The White House was later forced to clarify however that the phrase Carney used, though often mistaken for scripture, was not in fact biblical.
Obama ruffled Republican feathers with his remarks as he appeared in front of a commuter bridge between Washington DC and Virginia, which is in need of repairs, to call on Republicans to back a $60 billion jobs and infrastructure bill.
"There's no good reason to oppose this bill, not one. And members of Congress who do, who vote no, are going to have to explain why to their constituencies," Obama said.
"The American people are with me with this," Obama said, intensifying his campaign to blame Republicans for inaction on bills he says could put hundreds of thousands of Americans back to work and cut 9.1 percent unemployment.

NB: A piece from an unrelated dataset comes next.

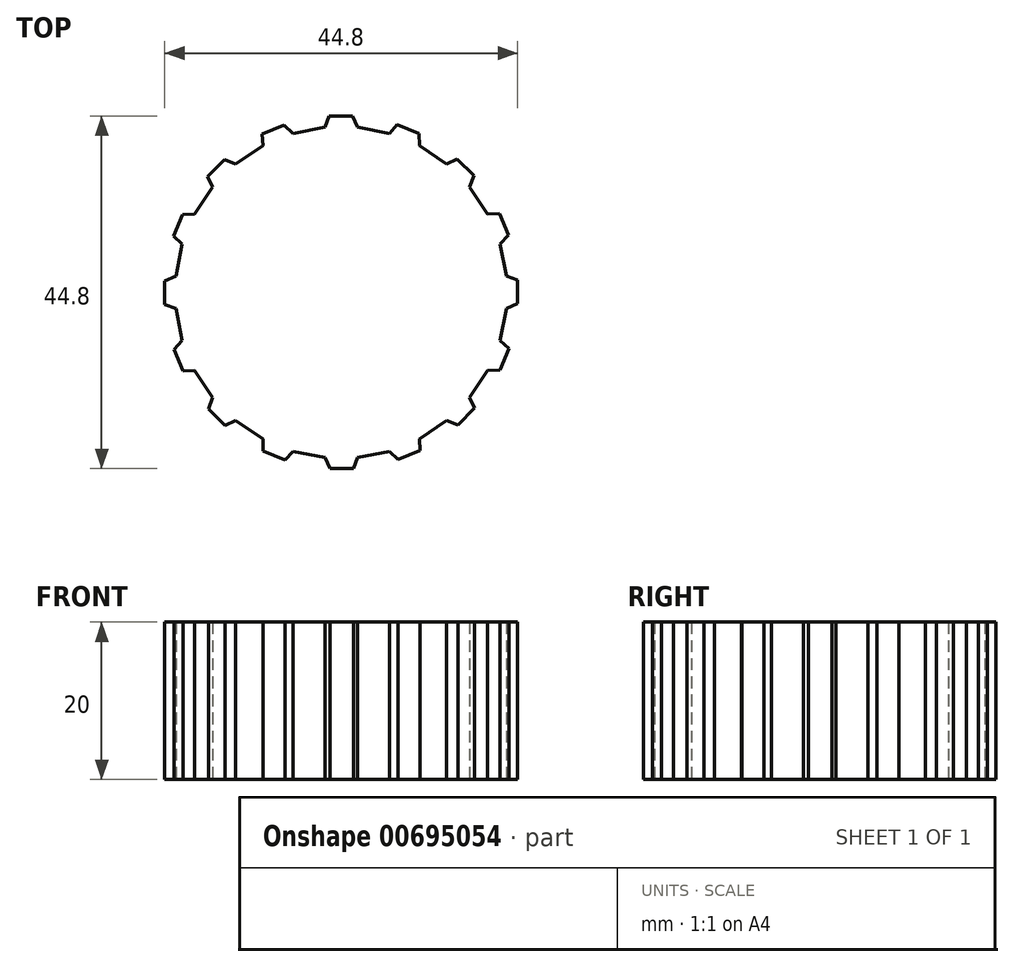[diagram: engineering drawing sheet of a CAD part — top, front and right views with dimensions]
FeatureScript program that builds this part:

But Republican and industry sources argued the infrastructure bill being taken up by the Senate could actually hamper movement towards a multi-year transportation bill that is also caught in congressional gridlock.
They said Obama's policies would also result in increased taxes on small businesses that would hamper growth and job creation, reflecting the fierce ideological divides cleaving Washington.
Obama also resorted to one of his favorite rhetorical tricks by quoting Reagan, who was president from 1981 to 1989, and is a hero to modern day conservatives, to decry Republican policies.
Reagan, Obama said, argued that it was "common sense" to repair bridges and highways before they needed to be rebuilt in future years at many times the cost.
"Since when do we have Republicans voting against Ronald Reagan's ideas?"
The infrastructure bill is one portion of his stalled $447 billion jobs bill that Obama is trying to drive through a gridlocked Congress, and would invest in airports, roads, bridges, railroads and highways.
But it is unclear if the bill will garner the 60 Senate votes needed to overcome blocking tactics by Republicans who accuse Obama of trying to double down on failed stimulus spending.
In recent votes, several Democratic senators from conservative states where the president's economic policies are unpopular, have also declined to back portions of the jobs plans.
Meanwhile, a blame game is in full swing between Republicans and Democrats over the failure to pass jobs measures.
Republicans argue that they have ushered 15 bills through the House of Representatives only to see them founder in the Democratic-led Senate as part of Obama's plans to run against a "do nothing" Congress next year.
"A Democratic majority in the Senate (has) teamed up with the White House on a strategy of doing nothing," said Senate Republican leader Mitch McConnell.
"The president's economic policies have failed to do what he said they would. And now he's designing legislation to fail."
But the White House says Republican ideas would do nothing to tackle unemployment in the short term and say urgent action is required now.